Synopsis
Identifies outliers in the given ExampleSet based on Class outlier factors.
Description
This operator performs a Class Outlier Factor (COF) search. COF outliers or Class Outliers method search for observations (objects) those that arouse suspicions, taking into account the class labels according to the definition of Class Outlier by Hewaihi and Saad in "A comparative Study of Outlier Mining and Class Outlier Mining", CS Letters, Vol 1, No 1 (2009)", and "Class Outliers Mining: Distance-Based Approach", International Journal of Intelligent Systems and Technologies, Vol. 2, No. 1, pp 55-68, 2007".
It detects rare / exceptional / suspicious cases with respect to a group of similar cases.

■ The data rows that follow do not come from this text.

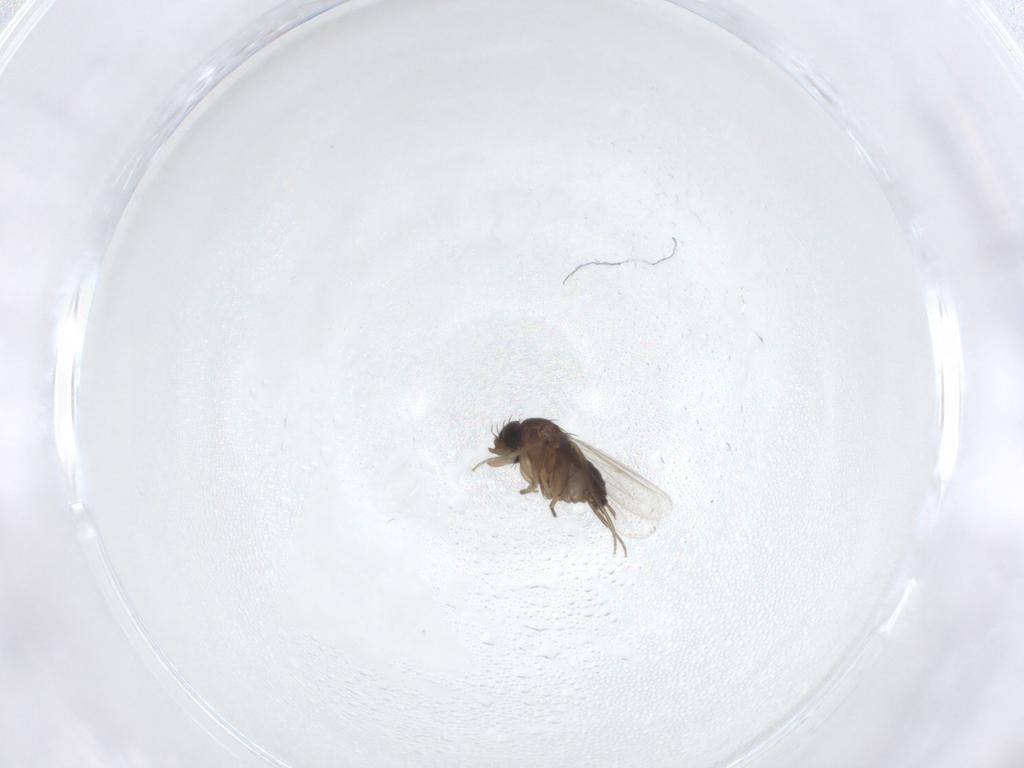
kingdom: Animalia
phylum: Arthropoda
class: Insecta
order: Diptera
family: Phoridae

The main concept of ECODB (Enhanced Class Outlier - Distance Based) algorithm is to rank each instance in the dataset D given the parameters N (top N class outliers), and K (the number of nearest neighbors. The Rank finds out the rank of each instance using the formula (COF = PCL(T,K) - norm(deviation(T)) + norm(kDist(T))). where PCL(T,K) is the Probability of the class label of the instance T with respect to the class labels of its K Nearest Neighbors. and norm(Deviation(T)) and norm(KDist(T)) are the normalized value of Deviation(T) and KDist(T) respectively and their value fall into the range [0 - 1]. Deviation(T) is how much the instance T deviates from instances of the same class, and computed by summing the distances between the instance T and every instance belong to the same class of the instance. KDist(T) is the summation of distance between the instance T and its K nearest neighbors.
The ECODB algorithm maintains a list of only the instances of the top N class outliers. The less is the value of COF of an instance, the higher is the priority of the instance to be a class outlier.

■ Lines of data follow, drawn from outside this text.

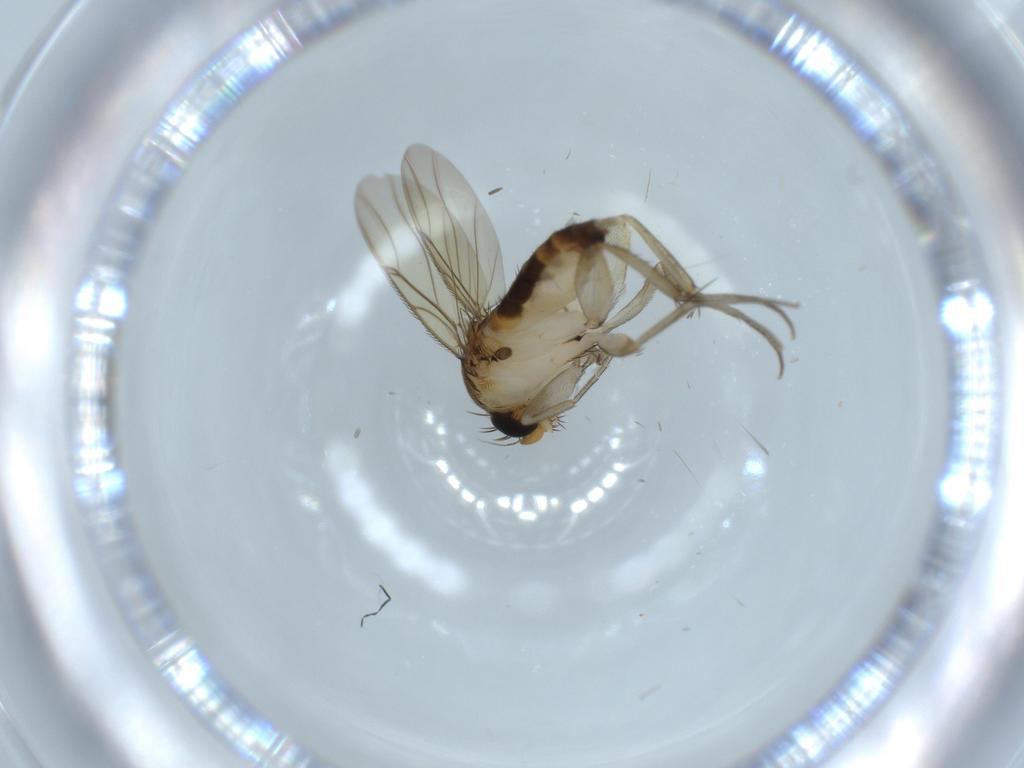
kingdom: Animalia
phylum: Arthropoda
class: Insecta
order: Diptera
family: Phoridae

The operator supports mixed euclidian distance. The Operator takes an example set and passes it on with an boolean top-n COF outlier status in a new boolean-valued special outlier attribute indicating true (outlier) and false (no outlier), and another special attribute "COF Factor" which measures the degree of being Class Outlier for an object.
Input
- example set input: expects: ExampleSetMetaData: #examples: = 0; #attributes: 0
Output
- example set output:
- original:
Parameters
- number of neighbors: Specifies the k value for the k-th nearest neighbours to be the analyzed. (default value is 10, minimum 1 and max is set to 1 million)
- number of class outliers: The number of top-n Class Outliers to be looked for.(default value is 10, minimum 2 (internal reasons) and max is set to 1 million)
- measure types: The measure type
- mixed measure: Select measure
- nominal measure: Select measure
- numerical measure: Select measure
- divergence: Select divergence
- kernel type: The kernel type
- kernel gamma: The kernel parameter gamma.
- kernel sigma1: The kernel parameter sigma1.
- kernel sigma2: The kernel parameter sigma2.
- kernel sigma3: The kernel parameter sigma3.
- kernel degree: The kernel parameter degree.
- kernel shift: The kernel parameter shift.
- kernel a: The kernel parameter a.
- kernel b: The kernel parameter b.